A. Western blots of cortical homogenate were probed with 6E10 and Y188 to measure the expression of transgenic and total APP. B. Campbell-Switzer silver stain was used to detect amyloid pathology in Aβ+ mice with and without htau. Scale bar, 500 μm. C. Semi-quantitative analysis of 6E10 and Y188 Western blots shown in A. D. Image analysis of silver stains shown in B, displayed as percent area occupied by amyloid staining.

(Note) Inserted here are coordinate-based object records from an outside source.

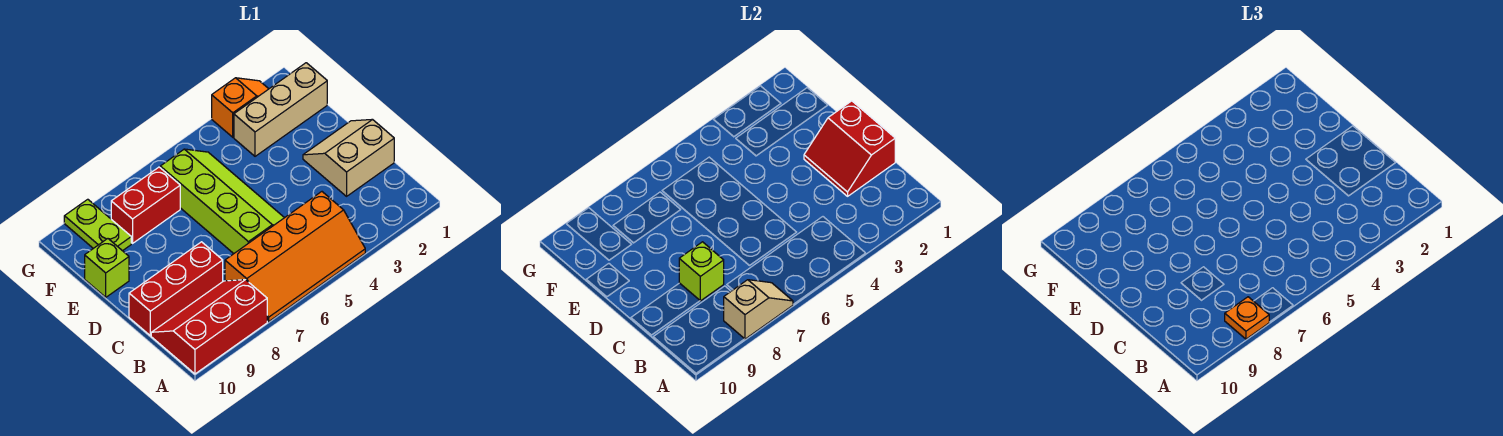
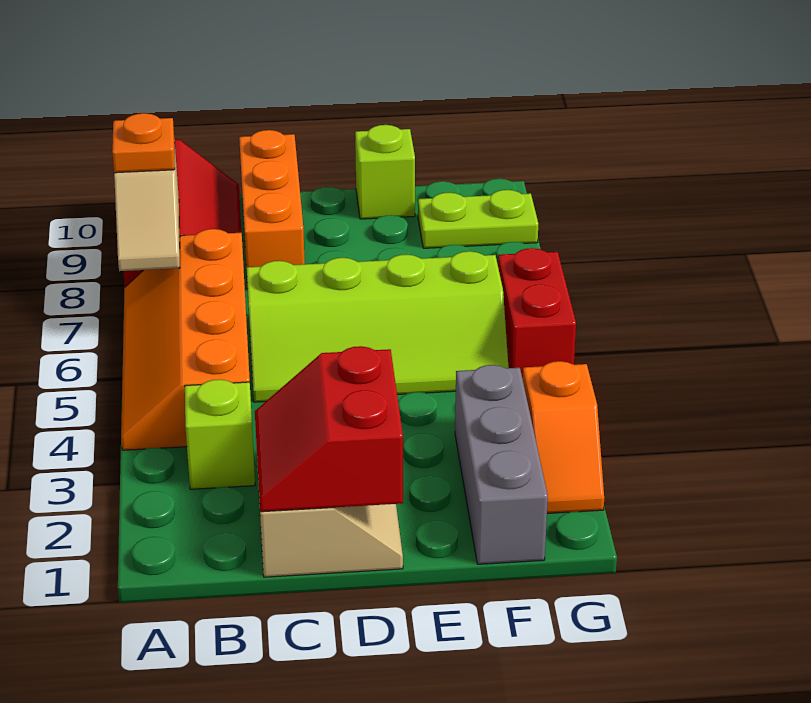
red slope C1:D2 level 2 top 1 -> red slope C1:D2 level 2 top D
red brick C8:C10 level 1 -> orange brick C8:C10 level 1
lime brick C8 level 2 -> lime brick B3 level 1
tan brick F1:F3 level 1 -> grey brick F1:F3 level 1
red brick F7:F8 level 1 -> red brick G5:G6 level 1

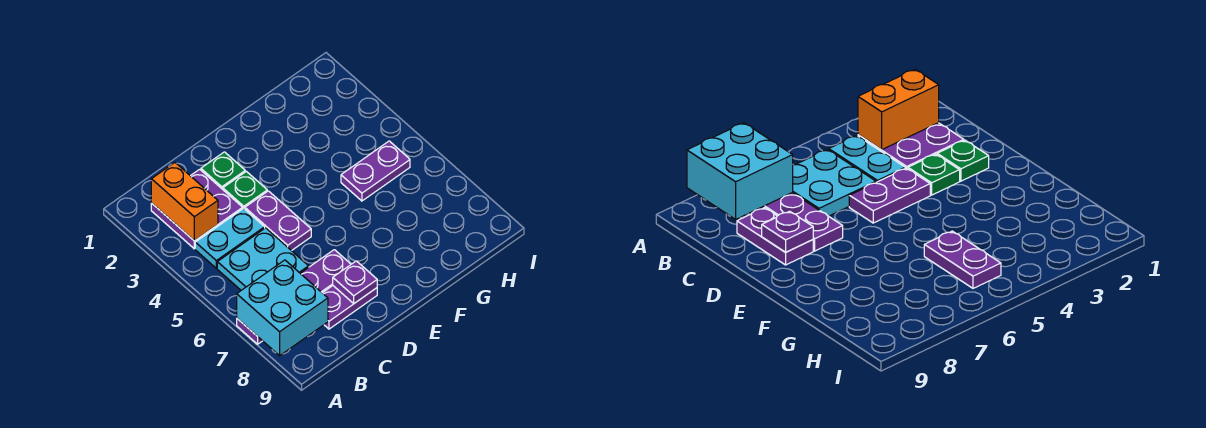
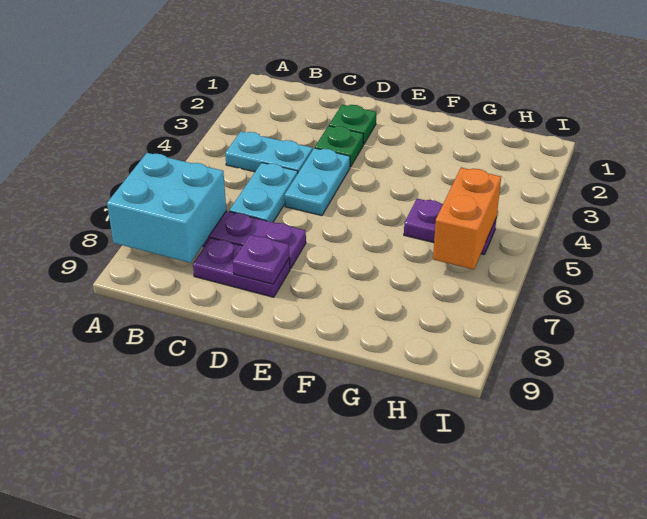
purple plate B2:C3 level 1 -> none
orange brick B2:B3 level 2 -> orange brick H5:H6 level 2
cyan plate B5:C6 level 1 -> cyan plate C5:C6 level 1
purple plate D4:D5 level 1 -> cyan plate D4:D5 level 1

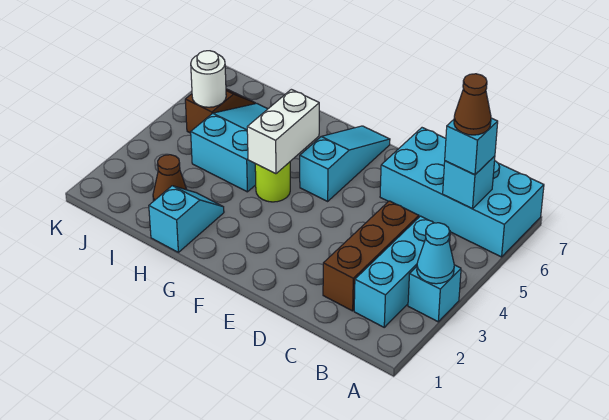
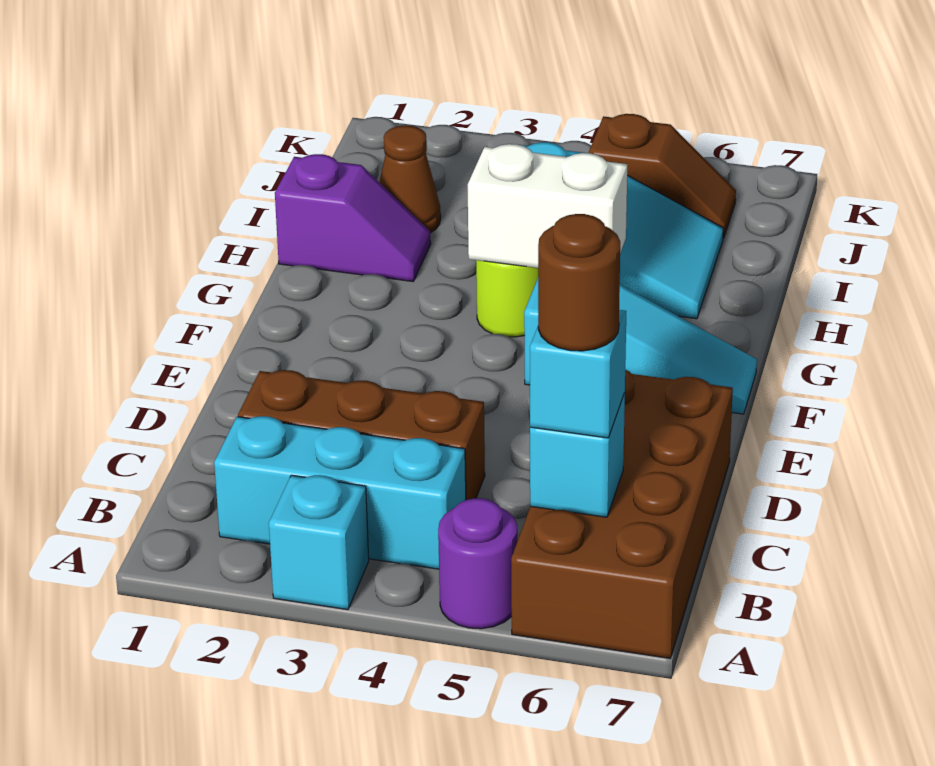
cyan cone A3 level 2 -> none
none -> purple round brick A5 level 1
cyan brick A6:D7 level 1 -> brown brick A6:D7 level 1
brown cone B6 level 4 -> brown round brick B6 level 4
cyan slope H1:H2 level 1 top 1 -> purple slope H1:H2 level 1 top 1
white round brick J5 level 2 -> none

Aβ aggregation does not significantly alter phosphorylation of wild-type human tau
We next examined whether Aβ aggregation, driven by the overexpression of mutant APP, would be sufficient to accelerate the hyper-phosphorylation of wild-type human tau. We tested a series of phospho-specific tau epitopes, both biochemically on Western blot and histologically in fixed tissue sections. We included tissue from rTg4510 mice expressing high levels of human tau P301L as a positive control for these experiments [7, 28]. rTg4510 mice were harvested at 5 months of age when they harbor substantial tau hyper-phosphorylation and frank neurofibrillary tangles. Our first experiments used a multi-step extraction protocol to separate tau into soluble and sarkosyl-insoluble fractions. Because this extraction differs from the standard RIPA buffer used for APP detection above, our tau analyses focused on the remaining samples. We first examined the extent of tau phosphorylation in the soluble fraction using three well-characterized antibodies: AT8, AT270, and PHF1. We found no difference in the levels of total human tau, and no change in the degree of phosphorylation at serine 202/threonine 205 or serines 396/404. There was a small but significant increase in phosphorylation at threonine 181 in amyloid-bearing htau mice, but altogether, negligible impact of Aβ accumulation on the phosphorylation of cytosolic tau protein (Fig 5A and 5B).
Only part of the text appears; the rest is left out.